DOCUMENT
————

In either case, it’s important to understand the concept of *datasource
maps*. These are JSON files that contain instructions for SPy as it maps
the identifiers in the pulled workbook definitions to identifiers on the
target system. These maps can incorporate relatively complex Regular
Expression specifications that allow you to re-orient workbooks from one
set of input data to another.

The ``spy.workbooks.job.pull()`` command will create a
``Datasource Maps`` folder inside the job folder. There will be one file
for every datasource that was encountered during the pull operation – if
a workbook touched a datasource in some way, there will be a file for
it.

Here’s what a typical file looks like:

::

   {
       "Datasource Class": "Time Series CSV Files",
       "Datasource ID": "Example Data",
       "Datasource Name": "Example Data",
       "Item-Level Map Files": [],
       "RegEx-Based Maps": [
           {
               "Old": {
                   "Type": "(?<type>.*)",
                   "Datasource Class": "Time Series CSV Files",
                   "Datasource Name": "Example Data",
                   "Data ID": "(?<data_id>.*)"
               },
               "New": {
                   "Type": "${type}",
                   "Datasource Class": "Time Series CSV Files",
                   "Datasource Name": "Example Data",
                   "Data ID": "${data_id}"
               }
           }
       ]
   }

You can make modifications to these files by loading them into an
editor, including Jupyter’s text editor. Generally the most common
action is to add or change entries in the ``RegEx-Based Maps`` block.
That section is a *list* of *dictionaries* that each have an ``Old`` and
a ``New`` subsection. Within the ``Old`` block, you can specify
properties to match on. The key is the property name and the value is a
`regular
expression <https://en.wikipedia.org/wiki/Regular_expression>`__, often
employing a *capture group*. In the example above, the ``Data ID`` field
is matching using the ``.*`` regex and storing it in a capture group
called ``data_id``. The ``New`` block then contains the properties and
values to search upon to “map” to target items. In the example above,
the ``"Data ID": "${data_id}"`` specification just means that the Data
ID is being used “as-is” without any alteration.

————

WHAT TO DO
A. Answer each question about the datasource maps passage:
(i) What kind of files are datasource maps?
(ii) What folder does the pull command create inside the job folder?
(iii) What is the name of the capture group that stores the Data ID match?
B. Update the datasource maps passage so that "destination system" replaces "target system". Begin at the words "In either case, it’s" and stop after "data to another.".

————

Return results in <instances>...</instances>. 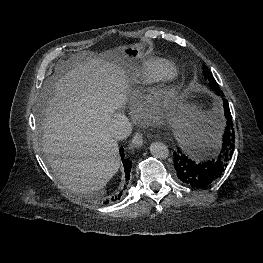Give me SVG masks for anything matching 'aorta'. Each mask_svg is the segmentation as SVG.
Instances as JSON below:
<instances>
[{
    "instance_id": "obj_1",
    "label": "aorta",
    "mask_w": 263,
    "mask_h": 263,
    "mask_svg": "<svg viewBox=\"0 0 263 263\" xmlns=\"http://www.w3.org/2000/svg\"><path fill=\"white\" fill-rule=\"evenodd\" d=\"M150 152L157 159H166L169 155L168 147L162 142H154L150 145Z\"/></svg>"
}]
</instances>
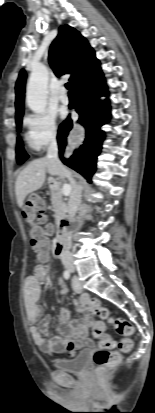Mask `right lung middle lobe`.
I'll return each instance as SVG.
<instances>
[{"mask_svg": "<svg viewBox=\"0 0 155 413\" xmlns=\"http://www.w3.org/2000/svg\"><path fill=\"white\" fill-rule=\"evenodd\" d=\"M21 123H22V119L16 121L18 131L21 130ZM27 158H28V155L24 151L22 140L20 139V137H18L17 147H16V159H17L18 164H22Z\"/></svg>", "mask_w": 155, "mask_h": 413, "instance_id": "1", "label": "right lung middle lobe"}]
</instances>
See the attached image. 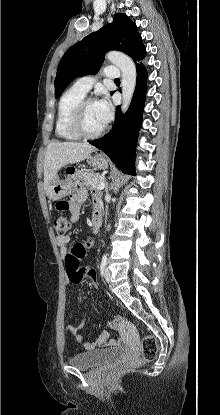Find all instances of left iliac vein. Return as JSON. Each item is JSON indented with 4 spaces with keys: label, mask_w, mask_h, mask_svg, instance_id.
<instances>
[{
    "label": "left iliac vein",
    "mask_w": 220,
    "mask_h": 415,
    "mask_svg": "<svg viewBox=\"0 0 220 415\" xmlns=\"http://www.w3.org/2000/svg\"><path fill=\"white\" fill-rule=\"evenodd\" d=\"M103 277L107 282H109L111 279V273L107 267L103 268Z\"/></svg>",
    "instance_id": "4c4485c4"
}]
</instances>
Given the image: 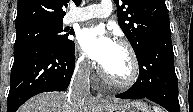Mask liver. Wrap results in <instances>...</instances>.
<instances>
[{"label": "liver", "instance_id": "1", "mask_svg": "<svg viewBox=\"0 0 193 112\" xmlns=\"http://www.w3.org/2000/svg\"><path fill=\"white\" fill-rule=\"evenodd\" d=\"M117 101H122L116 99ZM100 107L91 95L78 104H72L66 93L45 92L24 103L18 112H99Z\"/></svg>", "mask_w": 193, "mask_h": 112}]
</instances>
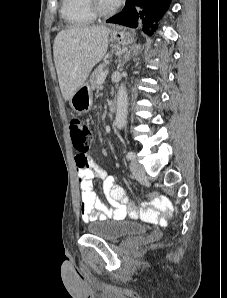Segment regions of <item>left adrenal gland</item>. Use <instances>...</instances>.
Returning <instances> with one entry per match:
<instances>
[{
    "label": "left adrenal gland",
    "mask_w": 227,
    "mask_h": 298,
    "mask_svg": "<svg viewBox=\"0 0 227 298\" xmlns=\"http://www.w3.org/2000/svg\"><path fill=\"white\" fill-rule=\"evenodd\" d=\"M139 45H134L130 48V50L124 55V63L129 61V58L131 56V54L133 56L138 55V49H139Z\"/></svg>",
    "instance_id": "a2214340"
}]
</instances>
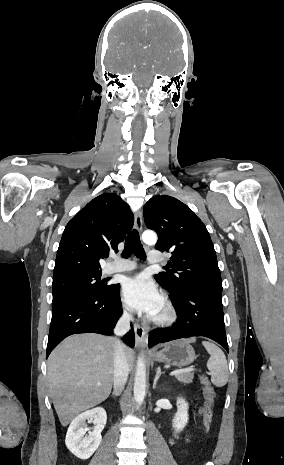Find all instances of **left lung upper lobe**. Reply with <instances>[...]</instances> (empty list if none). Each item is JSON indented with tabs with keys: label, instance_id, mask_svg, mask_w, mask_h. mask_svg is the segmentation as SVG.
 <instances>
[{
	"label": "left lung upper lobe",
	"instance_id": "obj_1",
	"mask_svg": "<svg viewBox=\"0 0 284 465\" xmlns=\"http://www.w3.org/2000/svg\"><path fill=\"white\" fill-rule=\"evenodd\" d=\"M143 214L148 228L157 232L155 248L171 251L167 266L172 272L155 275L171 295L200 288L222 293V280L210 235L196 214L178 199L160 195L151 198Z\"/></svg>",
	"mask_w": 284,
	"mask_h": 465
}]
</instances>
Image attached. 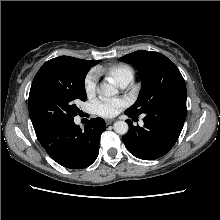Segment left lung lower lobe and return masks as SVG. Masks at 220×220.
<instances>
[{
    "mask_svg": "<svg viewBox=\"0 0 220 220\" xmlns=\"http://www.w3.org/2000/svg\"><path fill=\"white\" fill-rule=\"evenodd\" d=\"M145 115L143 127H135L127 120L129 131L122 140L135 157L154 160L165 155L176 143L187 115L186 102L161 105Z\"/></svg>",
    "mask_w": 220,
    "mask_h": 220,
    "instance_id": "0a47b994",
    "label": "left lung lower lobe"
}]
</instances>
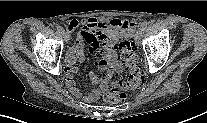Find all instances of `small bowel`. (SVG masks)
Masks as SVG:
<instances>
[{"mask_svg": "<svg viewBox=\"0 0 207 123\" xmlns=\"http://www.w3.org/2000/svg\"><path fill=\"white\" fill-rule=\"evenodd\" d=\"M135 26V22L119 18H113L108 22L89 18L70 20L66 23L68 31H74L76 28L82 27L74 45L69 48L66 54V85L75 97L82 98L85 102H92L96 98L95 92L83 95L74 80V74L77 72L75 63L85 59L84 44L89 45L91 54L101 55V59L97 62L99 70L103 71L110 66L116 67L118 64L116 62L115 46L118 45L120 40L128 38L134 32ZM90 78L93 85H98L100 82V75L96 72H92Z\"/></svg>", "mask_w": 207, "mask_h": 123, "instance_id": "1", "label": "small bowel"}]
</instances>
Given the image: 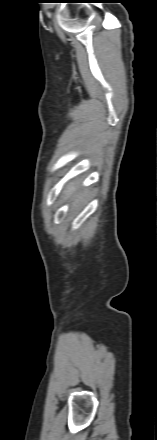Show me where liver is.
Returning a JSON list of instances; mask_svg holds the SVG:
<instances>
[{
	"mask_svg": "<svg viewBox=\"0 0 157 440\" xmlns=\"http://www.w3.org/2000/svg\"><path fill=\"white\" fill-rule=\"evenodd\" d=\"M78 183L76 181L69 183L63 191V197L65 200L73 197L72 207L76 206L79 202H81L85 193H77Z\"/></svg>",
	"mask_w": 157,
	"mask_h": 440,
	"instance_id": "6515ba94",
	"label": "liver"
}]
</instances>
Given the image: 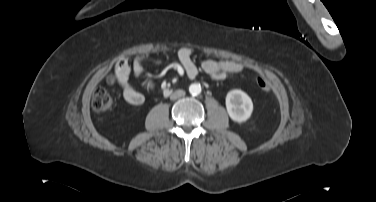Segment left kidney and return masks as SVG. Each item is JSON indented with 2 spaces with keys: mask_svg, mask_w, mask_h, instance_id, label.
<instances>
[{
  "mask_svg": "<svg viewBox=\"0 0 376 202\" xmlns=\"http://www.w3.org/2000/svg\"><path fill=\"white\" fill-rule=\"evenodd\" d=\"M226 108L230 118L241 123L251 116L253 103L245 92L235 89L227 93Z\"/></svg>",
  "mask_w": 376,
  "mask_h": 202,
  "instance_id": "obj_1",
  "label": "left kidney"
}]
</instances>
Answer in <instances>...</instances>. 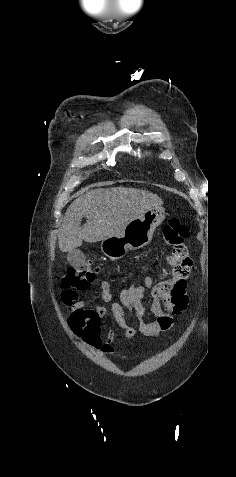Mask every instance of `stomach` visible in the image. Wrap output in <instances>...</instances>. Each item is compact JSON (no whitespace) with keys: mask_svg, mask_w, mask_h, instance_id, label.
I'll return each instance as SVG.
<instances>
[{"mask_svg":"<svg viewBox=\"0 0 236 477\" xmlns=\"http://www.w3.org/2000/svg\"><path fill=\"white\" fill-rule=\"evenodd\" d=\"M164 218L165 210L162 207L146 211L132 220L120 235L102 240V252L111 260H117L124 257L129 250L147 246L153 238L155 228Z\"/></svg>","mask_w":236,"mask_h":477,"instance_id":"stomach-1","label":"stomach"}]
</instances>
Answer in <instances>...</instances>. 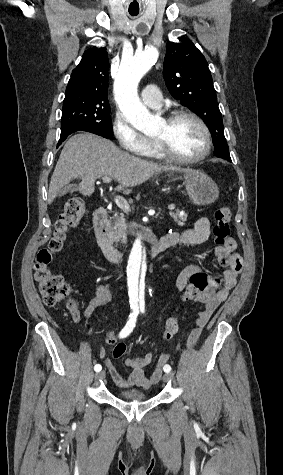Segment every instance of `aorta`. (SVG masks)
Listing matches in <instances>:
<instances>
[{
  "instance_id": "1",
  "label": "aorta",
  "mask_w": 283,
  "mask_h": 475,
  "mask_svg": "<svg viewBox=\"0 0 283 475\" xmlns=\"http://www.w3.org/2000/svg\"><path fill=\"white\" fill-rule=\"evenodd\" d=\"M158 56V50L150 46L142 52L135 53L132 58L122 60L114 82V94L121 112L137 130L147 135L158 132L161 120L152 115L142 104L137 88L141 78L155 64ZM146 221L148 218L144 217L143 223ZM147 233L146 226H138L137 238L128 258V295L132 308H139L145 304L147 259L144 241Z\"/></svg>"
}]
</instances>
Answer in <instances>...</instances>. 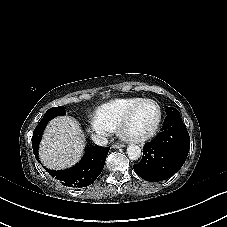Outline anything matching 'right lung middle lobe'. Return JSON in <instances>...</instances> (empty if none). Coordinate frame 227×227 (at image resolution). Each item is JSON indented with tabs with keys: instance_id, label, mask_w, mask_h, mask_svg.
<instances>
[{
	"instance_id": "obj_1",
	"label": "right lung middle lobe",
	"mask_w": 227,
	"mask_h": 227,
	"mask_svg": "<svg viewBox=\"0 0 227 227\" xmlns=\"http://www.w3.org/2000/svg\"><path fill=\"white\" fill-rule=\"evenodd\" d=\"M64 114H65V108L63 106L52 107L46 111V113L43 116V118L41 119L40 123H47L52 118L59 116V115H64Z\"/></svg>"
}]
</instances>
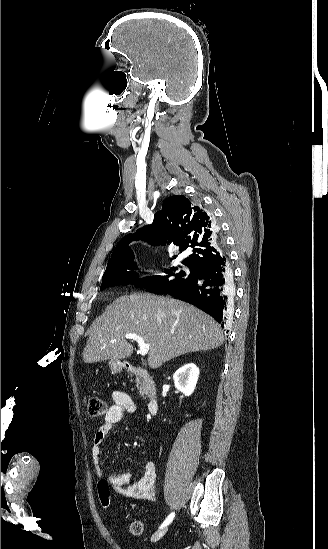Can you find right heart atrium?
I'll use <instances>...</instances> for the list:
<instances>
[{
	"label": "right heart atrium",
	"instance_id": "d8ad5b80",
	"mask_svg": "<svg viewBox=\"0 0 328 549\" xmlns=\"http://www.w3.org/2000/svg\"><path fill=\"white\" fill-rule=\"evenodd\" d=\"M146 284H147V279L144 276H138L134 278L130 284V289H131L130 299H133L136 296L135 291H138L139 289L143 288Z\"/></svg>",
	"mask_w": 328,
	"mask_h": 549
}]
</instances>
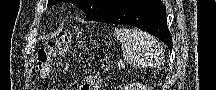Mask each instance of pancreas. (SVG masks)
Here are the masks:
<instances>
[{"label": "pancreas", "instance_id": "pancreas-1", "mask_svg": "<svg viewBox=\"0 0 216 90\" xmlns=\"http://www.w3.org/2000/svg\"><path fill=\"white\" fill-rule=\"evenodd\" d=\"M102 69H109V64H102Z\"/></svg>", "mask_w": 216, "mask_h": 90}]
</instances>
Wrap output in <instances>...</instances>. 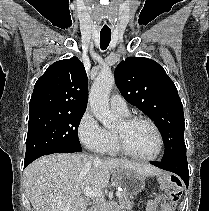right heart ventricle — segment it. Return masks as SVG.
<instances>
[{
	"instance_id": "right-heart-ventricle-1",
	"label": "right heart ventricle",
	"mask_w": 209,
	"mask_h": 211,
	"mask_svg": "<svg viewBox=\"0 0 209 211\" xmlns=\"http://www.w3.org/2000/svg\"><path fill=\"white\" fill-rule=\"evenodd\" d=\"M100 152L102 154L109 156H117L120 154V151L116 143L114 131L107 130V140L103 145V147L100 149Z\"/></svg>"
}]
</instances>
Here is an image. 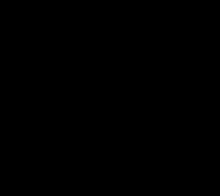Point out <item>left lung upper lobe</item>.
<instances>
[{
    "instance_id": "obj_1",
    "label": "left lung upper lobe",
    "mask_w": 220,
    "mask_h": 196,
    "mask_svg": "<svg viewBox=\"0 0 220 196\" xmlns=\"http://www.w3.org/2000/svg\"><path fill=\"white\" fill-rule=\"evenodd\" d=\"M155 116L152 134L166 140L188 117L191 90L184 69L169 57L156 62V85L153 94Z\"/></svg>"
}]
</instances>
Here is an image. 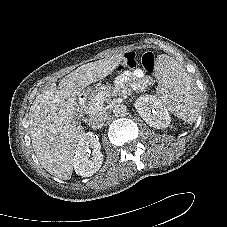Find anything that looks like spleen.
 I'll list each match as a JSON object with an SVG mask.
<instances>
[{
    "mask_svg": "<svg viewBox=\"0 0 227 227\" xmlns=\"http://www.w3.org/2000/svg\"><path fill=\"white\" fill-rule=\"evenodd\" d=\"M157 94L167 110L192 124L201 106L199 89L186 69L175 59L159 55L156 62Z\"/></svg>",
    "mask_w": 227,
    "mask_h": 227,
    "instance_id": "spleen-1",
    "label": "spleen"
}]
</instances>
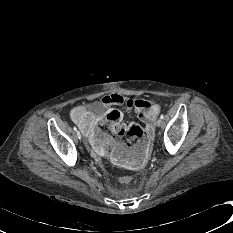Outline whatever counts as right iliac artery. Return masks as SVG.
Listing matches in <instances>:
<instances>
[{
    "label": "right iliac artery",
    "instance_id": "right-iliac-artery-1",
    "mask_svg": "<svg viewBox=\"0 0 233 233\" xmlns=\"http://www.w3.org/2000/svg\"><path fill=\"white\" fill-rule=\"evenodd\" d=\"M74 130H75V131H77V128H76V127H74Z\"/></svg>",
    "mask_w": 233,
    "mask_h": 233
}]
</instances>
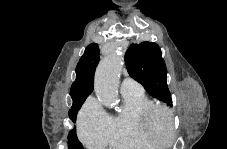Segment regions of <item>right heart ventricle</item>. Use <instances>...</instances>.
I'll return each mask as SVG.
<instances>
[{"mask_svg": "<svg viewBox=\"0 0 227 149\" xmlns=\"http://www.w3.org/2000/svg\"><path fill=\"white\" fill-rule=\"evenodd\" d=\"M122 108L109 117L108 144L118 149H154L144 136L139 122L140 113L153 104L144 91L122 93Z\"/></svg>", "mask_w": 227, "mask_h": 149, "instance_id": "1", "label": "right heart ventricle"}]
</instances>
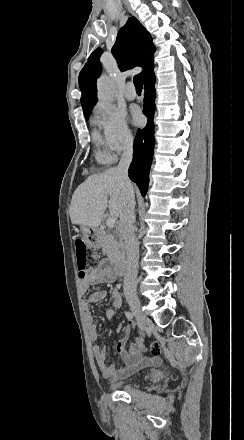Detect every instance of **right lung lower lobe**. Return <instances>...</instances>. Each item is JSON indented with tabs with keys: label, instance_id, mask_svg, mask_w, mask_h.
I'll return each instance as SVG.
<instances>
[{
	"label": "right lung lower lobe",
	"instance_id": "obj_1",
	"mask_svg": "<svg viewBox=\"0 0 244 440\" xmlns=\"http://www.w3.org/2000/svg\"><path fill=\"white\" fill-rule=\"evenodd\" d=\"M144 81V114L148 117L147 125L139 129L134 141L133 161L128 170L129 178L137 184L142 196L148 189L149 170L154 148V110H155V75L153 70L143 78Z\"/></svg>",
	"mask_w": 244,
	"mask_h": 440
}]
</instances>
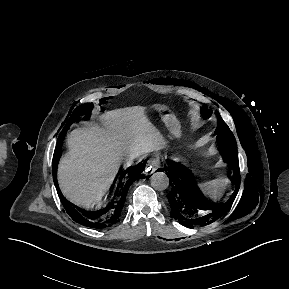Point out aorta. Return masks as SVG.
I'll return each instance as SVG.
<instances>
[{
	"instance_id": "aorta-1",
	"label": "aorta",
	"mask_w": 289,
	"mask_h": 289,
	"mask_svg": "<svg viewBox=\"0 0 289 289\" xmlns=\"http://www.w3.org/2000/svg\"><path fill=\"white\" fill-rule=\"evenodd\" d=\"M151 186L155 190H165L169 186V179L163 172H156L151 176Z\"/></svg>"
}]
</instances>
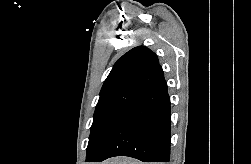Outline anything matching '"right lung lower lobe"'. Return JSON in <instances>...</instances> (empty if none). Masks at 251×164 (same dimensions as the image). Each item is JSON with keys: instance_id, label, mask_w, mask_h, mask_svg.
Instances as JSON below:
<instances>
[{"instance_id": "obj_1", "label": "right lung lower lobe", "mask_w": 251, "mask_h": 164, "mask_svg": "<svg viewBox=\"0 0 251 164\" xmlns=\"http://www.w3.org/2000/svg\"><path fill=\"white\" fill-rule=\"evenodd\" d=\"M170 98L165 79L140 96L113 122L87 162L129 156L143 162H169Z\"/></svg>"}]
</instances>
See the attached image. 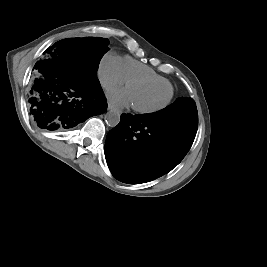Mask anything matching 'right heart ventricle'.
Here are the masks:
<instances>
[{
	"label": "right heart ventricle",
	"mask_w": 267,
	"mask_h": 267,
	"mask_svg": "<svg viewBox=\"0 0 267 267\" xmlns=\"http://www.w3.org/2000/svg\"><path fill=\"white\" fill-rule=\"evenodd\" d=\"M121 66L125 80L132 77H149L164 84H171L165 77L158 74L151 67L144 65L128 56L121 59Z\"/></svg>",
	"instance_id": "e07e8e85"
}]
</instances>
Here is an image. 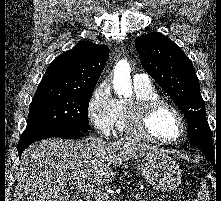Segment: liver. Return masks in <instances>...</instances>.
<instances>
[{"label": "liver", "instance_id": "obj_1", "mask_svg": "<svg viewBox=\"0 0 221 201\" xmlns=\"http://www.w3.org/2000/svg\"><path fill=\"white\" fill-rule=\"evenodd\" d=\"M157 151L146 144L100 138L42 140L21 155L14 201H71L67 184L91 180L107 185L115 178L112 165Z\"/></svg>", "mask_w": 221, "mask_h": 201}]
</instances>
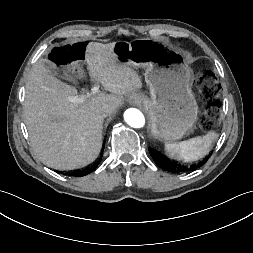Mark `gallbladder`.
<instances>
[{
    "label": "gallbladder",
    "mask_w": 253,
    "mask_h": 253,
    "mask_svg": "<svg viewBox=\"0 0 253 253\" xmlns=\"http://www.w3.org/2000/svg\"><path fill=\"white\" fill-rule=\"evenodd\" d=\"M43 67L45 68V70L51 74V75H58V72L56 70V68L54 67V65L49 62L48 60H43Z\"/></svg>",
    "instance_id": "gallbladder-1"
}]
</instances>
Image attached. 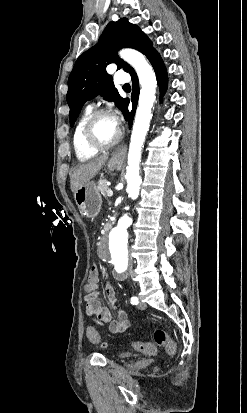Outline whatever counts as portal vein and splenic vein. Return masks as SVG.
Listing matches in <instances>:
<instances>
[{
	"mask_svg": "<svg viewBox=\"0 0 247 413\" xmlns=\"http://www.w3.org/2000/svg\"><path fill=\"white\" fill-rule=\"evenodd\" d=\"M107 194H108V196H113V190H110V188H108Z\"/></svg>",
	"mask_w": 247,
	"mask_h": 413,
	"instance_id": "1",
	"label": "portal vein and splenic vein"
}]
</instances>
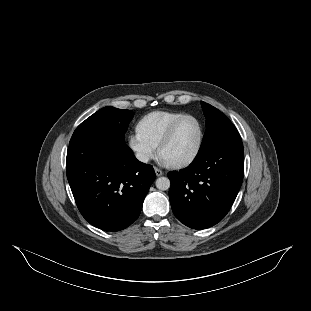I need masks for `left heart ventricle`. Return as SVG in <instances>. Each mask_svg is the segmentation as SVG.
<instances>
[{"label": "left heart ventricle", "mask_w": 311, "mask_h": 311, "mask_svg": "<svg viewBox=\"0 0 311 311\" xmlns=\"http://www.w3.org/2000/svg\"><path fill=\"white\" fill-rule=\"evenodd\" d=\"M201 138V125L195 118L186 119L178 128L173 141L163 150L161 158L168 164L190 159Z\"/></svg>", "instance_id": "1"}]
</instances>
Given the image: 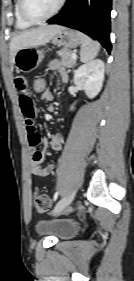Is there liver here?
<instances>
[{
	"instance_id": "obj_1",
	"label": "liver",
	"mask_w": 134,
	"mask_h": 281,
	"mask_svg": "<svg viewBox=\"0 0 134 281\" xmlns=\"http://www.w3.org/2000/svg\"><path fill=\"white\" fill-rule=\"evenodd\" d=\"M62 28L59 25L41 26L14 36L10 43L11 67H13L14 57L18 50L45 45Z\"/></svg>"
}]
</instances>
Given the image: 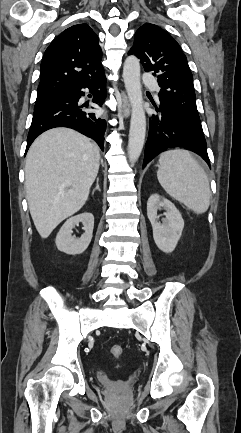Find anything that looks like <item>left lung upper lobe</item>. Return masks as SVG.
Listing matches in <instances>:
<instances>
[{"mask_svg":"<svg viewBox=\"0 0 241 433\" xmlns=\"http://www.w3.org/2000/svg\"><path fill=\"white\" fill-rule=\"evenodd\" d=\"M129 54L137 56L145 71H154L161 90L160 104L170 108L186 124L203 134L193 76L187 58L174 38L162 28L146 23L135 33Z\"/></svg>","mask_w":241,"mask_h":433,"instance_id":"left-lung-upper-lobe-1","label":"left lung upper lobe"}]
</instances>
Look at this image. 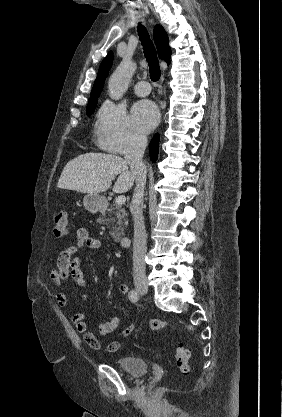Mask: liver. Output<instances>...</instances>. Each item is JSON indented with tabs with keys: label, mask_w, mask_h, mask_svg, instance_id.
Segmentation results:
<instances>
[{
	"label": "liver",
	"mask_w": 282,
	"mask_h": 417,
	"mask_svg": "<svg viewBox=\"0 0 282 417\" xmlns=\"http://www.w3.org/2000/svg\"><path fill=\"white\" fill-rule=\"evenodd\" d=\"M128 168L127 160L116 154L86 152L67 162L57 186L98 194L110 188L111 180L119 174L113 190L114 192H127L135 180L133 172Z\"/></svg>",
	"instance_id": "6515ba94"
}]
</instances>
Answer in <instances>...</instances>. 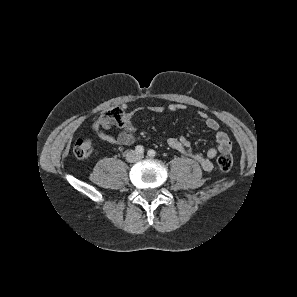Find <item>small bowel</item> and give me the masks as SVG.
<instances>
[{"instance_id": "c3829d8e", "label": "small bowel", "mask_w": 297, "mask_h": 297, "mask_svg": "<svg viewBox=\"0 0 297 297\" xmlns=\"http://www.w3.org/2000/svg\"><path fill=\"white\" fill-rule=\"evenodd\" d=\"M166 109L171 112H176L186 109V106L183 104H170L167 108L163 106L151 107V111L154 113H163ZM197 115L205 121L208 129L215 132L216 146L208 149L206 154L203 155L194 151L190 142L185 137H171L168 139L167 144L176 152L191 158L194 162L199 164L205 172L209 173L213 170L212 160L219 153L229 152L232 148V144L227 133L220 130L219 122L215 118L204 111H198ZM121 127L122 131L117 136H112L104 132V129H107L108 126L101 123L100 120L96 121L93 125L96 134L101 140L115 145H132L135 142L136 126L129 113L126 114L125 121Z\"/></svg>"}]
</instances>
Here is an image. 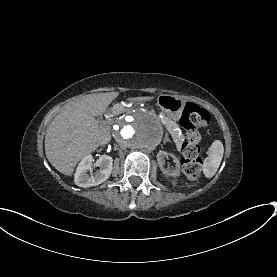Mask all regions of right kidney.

————

EXPECTED RESPONSES
A.
(i) JSON files
(ii) A Datasource Maps folder
(iii) data_id

B.
In either case, it’s important to understand the concept of *datasource
maps*. These are JSON files that contain instructions for SPy as it maps
the identifiers in the pulled workbook definitions to identifiers on the
destination system. These maps can incorporate relatively complex Regular
Expression specifications that allow you to re-orient workbooks from one
set of input data to another.